Dataset entries:
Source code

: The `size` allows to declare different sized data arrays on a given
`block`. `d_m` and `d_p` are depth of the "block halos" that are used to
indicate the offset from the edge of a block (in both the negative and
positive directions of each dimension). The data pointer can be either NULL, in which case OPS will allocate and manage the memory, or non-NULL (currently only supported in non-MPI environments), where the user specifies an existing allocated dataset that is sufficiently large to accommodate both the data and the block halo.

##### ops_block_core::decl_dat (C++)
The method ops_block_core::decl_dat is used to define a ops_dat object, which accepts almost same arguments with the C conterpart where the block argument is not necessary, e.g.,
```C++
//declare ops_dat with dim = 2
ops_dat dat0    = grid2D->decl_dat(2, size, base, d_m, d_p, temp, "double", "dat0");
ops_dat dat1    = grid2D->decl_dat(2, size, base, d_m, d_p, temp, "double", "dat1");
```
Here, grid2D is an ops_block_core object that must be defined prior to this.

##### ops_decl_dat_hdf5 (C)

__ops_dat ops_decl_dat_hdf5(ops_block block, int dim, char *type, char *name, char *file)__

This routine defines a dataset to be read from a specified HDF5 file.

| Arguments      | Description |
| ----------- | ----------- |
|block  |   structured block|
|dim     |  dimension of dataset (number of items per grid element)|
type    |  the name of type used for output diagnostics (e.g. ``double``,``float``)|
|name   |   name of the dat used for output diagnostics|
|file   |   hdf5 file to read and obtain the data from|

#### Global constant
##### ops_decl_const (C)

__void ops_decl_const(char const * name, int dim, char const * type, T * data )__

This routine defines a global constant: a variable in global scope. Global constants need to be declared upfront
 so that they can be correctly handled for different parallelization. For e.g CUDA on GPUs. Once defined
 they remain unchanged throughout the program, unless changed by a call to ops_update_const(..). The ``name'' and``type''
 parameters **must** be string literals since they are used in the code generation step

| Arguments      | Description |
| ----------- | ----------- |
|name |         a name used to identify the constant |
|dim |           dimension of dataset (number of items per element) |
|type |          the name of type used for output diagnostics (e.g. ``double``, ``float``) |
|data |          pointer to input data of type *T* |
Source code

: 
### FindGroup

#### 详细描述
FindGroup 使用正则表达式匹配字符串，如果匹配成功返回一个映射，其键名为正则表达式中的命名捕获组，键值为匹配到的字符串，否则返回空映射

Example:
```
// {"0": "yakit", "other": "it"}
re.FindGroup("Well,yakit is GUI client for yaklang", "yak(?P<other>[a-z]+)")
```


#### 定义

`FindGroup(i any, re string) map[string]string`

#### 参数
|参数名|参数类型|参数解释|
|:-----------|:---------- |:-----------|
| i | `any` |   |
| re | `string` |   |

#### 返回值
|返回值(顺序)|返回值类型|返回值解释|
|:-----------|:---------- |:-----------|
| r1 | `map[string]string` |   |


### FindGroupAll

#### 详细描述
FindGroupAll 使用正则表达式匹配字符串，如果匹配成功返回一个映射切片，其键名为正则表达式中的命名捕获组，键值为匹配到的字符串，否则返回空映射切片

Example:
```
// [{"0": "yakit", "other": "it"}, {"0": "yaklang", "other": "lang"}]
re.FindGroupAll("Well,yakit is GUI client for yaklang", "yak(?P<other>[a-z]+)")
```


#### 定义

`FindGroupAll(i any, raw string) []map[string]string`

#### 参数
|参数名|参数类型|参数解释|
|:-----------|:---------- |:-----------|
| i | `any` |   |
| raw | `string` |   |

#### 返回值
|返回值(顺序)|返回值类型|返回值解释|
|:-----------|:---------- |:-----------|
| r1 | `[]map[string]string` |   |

Directions: Out of the records above, pull each line containing the word "string".

Task solution:
 parameters **must** be string literals since they are used in the code generation step
`FindGroup(i any, re string) map[string]string`
| re | `string` |   |
| r1 | `map[string]string` |   |
`FindGroupAll(i any, raw string) []map[string]string`
| raw | `string` |   |
| r1 | `[]map[string]string` |   |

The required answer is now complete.